For patients undergoing open prostatectomy under spinal anesthesia, intrathecal morphine may be an appropriate alternative, assuming that proper precautions are taken for prevention of the morphine-related complications such as nausea and vomiting, pruritus, and respiratory depression. This is also supported by two recent studies reporting reduced intravenous opioid requirements after intrathecal morphine (150–200 μg), with a consequent decrease in the incidence of nausea and vomiting [55, 56]. However, there is a lack of data supporting superiority of epidural analgesia for this surgical procedure; two studies in this systematic review reported benefit from epidural analgesia [11, 22], while two studies found no benefit of epidural analgesia over systemic analgesia [27, 31]. A recent study published after the completion of the systematic review reported that epidural analgesia increased by one day, the length of hospital stay and recommended its avoidance [57].

Two recent studies published after the deadline for inclusion in this systematic review, report controversial results concerning the analgesic effect of the transversus abdominis plane (TAP) blocks included in multimodal protocols [58, 59]. One placebo-controlled study published after the deadline of this systematic review reported that postoperative local anesthetic infusion via a subfascially placed wound catheter did not improve pain relief when combined with basic analgesic regimen consisting of acetaminophen and NSAID with opioid used as rescue [60].
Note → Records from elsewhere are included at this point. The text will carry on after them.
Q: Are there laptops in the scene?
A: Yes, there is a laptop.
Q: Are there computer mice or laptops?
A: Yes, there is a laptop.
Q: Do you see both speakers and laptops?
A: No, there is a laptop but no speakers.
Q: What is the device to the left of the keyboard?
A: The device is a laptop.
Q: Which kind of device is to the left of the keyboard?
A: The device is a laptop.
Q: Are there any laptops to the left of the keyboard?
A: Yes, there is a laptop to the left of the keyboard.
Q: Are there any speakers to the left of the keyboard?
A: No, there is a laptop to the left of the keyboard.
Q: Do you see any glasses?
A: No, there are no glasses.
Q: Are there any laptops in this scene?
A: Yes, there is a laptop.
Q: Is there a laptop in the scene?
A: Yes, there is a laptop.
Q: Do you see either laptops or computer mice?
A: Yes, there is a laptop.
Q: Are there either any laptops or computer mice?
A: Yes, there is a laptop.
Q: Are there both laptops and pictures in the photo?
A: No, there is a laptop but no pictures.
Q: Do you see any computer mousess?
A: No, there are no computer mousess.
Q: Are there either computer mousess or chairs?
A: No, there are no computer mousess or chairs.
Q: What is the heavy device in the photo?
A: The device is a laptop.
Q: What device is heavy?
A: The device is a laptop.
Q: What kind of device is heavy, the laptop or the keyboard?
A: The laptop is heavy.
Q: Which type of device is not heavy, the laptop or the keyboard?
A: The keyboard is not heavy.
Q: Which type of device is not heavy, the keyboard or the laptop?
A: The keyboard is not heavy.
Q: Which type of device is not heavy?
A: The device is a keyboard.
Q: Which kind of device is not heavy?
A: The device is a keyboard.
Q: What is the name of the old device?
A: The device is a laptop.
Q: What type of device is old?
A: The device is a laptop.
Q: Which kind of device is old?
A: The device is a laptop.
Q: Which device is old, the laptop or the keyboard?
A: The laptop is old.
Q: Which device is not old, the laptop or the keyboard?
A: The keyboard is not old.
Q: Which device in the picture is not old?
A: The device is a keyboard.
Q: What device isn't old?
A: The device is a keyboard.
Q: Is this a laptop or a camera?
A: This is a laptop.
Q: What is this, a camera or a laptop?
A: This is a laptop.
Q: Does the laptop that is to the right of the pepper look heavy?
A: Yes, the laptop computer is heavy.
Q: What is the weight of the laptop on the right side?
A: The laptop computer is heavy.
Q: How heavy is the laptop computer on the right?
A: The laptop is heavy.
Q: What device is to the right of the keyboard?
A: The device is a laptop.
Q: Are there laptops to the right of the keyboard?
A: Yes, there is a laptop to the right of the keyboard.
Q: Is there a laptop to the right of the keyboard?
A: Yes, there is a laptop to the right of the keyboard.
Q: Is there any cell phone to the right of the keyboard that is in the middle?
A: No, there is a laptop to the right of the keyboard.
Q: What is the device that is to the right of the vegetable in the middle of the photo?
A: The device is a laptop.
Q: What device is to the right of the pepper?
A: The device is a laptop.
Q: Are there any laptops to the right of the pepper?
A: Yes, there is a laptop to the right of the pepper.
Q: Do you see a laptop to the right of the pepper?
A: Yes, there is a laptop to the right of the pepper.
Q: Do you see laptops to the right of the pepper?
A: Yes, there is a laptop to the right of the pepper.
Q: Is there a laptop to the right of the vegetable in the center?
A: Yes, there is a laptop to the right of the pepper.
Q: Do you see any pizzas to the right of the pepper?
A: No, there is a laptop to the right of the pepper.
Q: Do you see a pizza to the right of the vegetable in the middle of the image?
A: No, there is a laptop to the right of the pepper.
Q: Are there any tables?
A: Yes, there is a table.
The limitations of this systematic review stem from the limitations of the included studies: particularly the inadequate study design (e.g., lack of double-blinding or explicit randomization) and lack of use of simple non-opioid analgesics when comparing more invasive techniques and a failure to evaluate all the potentially relevant analgesic agents and techniques for radical prostatectomy (especially infiltration techniques).
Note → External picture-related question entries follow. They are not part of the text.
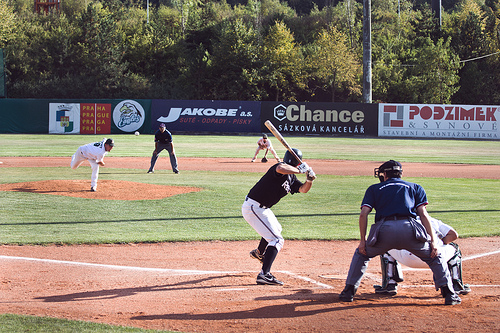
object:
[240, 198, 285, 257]
pants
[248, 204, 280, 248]
stripe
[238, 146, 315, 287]
batter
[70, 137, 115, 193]
pitcher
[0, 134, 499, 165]
green field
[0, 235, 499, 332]
brown field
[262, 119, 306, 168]
bat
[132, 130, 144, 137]
ball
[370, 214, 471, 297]
catcher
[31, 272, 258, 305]
shadows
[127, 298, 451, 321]
shadow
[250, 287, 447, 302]
shadow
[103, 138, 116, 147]
cap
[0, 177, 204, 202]
mound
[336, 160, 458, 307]
ump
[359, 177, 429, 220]
shirt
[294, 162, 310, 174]
hand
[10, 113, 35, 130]
air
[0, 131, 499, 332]
field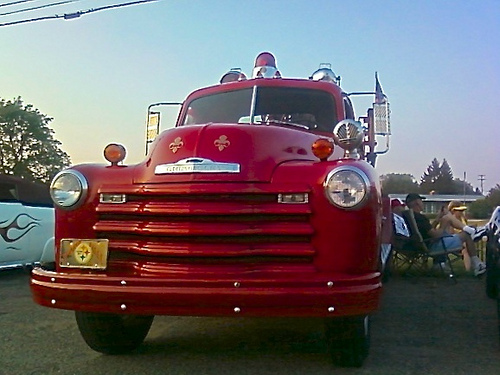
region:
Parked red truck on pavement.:
[28, 49, 395, 360]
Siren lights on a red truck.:
[181, 41, 341, 82]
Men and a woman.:
[386, 181, 481, 278]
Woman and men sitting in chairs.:
[394, 190, 489, 286]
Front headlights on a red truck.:
[45, 160, 375, 220]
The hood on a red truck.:
[125, 120, 335, 180]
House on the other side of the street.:
[380, 190, 485, 215]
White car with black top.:
[0, 170, 55, 265]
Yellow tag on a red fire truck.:
[55, 230, 115, 270]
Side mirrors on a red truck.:
[135, 90, 390, 160]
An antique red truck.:
[43, 18, 395, 351]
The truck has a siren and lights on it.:
[90, 30, 370, 170]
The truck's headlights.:
[45, 160, 375, 220]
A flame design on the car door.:
[0, 200, 55, 275]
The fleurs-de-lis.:
[155, 125, 231, 157]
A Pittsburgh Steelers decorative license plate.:
[45, 232, 115, 272]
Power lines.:
[0, 0, 146, 32]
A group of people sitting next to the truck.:
[332, 45, 497, 295]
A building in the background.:
[390, 185, 485, 215]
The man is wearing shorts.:
[397, 190, 480, 276]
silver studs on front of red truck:
[217, 304, 338, 330]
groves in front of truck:
[96, 185, 328, 280]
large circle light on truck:
[306, 159, 369, 218]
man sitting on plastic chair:
[405, 183, 441, 252]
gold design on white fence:
[8, 213, 43, 241]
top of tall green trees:
[410, 151, 456, 183]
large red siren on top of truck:
[235, 44, 292, 94]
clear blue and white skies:
[54, 39, 162, 95]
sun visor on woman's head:
[447, 199, 473, 219]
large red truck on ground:
[40, 29, 440, 324]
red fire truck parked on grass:
[28, 37, 412, 366]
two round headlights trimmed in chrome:
[43, 160, 371, 212]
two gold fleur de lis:
[167, 135, 237, 155]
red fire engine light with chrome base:
[243, 49, 283, 84]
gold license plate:
[58, 237, 113, 272]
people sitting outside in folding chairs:
[386, 188, 498, 294]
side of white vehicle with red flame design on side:
[1, 175, 61, 272]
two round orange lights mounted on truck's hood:
[98, 134, 337, 166]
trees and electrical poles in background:
[378, 160, 498, 195]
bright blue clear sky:
[5, 0, 499, 185]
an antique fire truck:
[32, 49, 395, 354]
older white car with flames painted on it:
[0, 175, 52, 273]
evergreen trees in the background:
[418, 156, 475, 195]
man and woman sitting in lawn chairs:
[403, 192, 490, 274]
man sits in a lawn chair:
[389, 197, 410, 268]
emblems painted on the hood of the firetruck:
[167, 133, 237, 152]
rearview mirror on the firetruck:
[146, 101, 185, 142]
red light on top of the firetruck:
[252, 51, 279, 76]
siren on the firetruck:
[331, 117, 368, 159]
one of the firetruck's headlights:
[321, 163, 376, 208]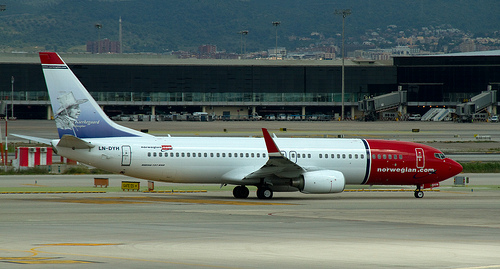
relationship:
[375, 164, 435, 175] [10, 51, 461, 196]
logo on plane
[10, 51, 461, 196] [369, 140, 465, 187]
plane has front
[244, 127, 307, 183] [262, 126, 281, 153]
wing has tip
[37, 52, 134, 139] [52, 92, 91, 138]
tip has portrait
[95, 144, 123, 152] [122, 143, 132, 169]
letters are next to door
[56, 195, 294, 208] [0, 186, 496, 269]
lines are painted on concrete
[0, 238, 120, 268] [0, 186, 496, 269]
lines are painted on concrete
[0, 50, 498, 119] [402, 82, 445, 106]
terminal has gates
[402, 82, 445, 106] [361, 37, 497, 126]
gates are in background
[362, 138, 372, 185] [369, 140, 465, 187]
stripe between front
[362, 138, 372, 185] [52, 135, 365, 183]
stripe between sections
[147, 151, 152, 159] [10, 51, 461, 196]
window on plane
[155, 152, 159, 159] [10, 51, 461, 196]
window on plane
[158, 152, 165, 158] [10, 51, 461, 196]
window on plane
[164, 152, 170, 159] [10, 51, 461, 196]
window on plane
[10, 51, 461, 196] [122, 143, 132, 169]
plane has door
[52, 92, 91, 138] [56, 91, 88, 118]
woman has hat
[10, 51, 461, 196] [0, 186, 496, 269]
plane sitting o runway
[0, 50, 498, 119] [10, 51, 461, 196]
terminal behind plane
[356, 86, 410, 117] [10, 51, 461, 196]
jetway behind plane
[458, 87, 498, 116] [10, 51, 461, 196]
jetway behind plane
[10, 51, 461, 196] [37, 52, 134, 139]
plane has tail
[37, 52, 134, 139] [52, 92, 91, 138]
tail has portrait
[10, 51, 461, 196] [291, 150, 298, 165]
plane has door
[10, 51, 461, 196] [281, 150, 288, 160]
plane has door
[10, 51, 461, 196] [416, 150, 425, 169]
plane has door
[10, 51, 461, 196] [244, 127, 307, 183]
plane has wing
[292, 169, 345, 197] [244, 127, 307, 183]
engine beside wing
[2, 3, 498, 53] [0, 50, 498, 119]
hill behind terminal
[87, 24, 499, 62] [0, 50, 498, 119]
city behind terminal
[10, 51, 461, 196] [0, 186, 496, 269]
plane standing on concrete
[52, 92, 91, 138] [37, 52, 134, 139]
portrait painted on tip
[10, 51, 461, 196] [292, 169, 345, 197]
plane has engine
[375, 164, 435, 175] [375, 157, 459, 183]
logo wrote on side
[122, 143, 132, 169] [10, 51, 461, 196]
door on plane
Thus, this review has identified several areas for future research when current data are insufficient or conflicting. There is a need for clinical trials evaluating multimodal analgesia techniques that would include combinations of paracetamol and NSAID/COX-2 selective inhibitor, and regional anesthetic techniques, with oral opioids administered only as rescue postoperatively. Future studies also need to evaluate the benefit to risk of continuous local anesthetic wound infusion and TAP blocks combined with multimodal analgesia. Also, large randomized clinical trials are necessary to assess the efficacy as well as optimal dose and duration of lidocaine intravenous infusion, ketamine and gabapentinoids. A study published after the deadline reported that a single preoperative dose (900 mg) of gabapentin reduced pain scores but not opioid requirements [61].
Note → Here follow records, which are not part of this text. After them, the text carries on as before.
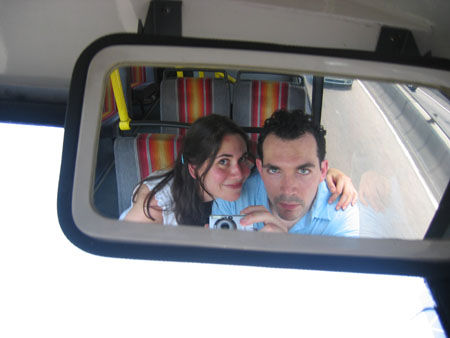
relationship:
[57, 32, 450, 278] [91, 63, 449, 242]
black border around mirror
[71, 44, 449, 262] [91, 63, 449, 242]
gray border around mirror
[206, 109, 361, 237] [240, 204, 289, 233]
man has a left hand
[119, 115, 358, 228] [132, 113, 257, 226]
woman has hair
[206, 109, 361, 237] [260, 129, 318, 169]
man has a high forehead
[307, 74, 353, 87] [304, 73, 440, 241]
vehicle on road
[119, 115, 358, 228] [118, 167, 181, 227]
woman wearing a top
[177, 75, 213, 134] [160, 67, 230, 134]
stripes are on seat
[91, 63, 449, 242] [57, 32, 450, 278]
mirror has a black border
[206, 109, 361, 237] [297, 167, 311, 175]
man has left eye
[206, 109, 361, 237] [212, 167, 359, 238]
man wearing a shirt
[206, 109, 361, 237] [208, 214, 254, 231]
man holding camera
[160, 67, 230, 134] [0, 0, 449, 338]
seat in vehicle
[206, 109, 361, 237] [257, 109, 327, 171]
man has hair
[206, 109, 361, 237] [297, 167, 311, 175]
man has a left eye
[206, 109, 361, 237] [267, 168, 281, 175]
man has a right eye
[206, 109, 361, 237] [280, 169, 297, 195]
man has a nose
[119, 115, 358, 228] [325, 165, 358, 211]
woman has a left hand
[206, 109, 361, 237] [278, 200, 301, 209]
man has a mouth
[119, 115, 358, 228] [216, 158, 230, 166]
woman has a right eye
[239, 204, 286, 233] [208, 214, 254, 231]
fingers on camera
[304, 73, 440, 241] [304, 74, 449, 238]
road outside of window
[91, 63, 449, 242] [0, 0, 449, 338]
mirror on vehicle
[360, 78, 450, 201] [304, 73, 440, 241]
divider on road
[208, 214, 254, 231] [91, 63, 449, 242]
camera reflecting in mirror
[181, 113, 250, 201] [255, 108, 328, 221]
head close to another head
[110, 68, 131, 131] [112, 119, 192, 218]
pole attached to seat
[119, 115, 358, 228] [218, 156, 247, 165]
woman has eyes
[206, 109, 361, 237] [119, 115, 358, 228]
man sitting next to a woman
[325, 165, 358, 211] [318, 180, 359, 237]
left hand on shoulder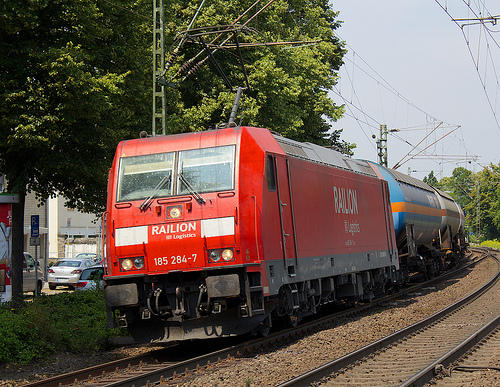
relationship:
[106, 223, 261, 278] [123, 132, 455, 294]
lights on engine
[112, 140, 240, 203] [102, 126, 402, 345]
windshield of engine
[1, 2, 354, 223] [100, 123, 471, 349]
tree near train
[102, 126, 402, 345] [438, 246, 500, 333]
engine on track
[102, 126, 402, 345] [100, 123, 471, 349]
engine of train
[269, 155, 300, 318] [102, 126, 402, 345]
steps of engine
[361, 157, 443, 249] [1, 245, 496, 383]
tank on tracks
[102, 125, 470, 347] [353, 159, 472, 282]
train pulls tank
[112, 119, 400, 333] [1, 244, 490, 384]
train on track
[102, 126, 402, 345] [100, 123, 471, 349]
engine on train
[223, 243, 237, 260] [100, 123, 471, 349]
headlight on train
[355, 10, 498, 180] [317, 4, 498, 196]
clouds in sky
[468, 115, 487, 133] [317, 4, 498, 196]
white clouds in sky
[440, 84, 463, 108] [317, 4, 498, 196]
white clouds in sky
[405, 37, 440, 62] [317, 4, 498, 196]
white clouds in sky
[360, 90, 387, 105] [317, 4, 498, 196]
white clouds in sky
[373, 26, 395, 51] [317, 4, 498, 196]
white clouds in sky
Future trials should include multimodal enhanced rehabilitation protocols (fast track or enhanced recovery programs) as an integral part of the study design [62]. This will allow us to differentiate the effects of the analgesic interventions on perioperative outcome from those of the enhanced recovery programs that are becoming the standard of care. Also, there is a need for more procedure-specific studies comparing pain and analgesic requirements between open and minimal access (laparoscopic and robotic) surgical procedures.

Conclusions

This systematic review reveals that there is a lack of evidence to develop an optimal pain management protocol in patients undergoing radical prostatectomy. Most studies assessed unimodal analgesic approaches rather than a multimodal technique. There is a need for more procedure-specific studies comparing pain and analgesic requirements for open and minimally invasive surgical procedures. Finally, while we wait for appropriate procedure specific evidence from publication of adequate studies assessing optimal pain management after radical prostatectomy, we propose a basic analgesic guideline.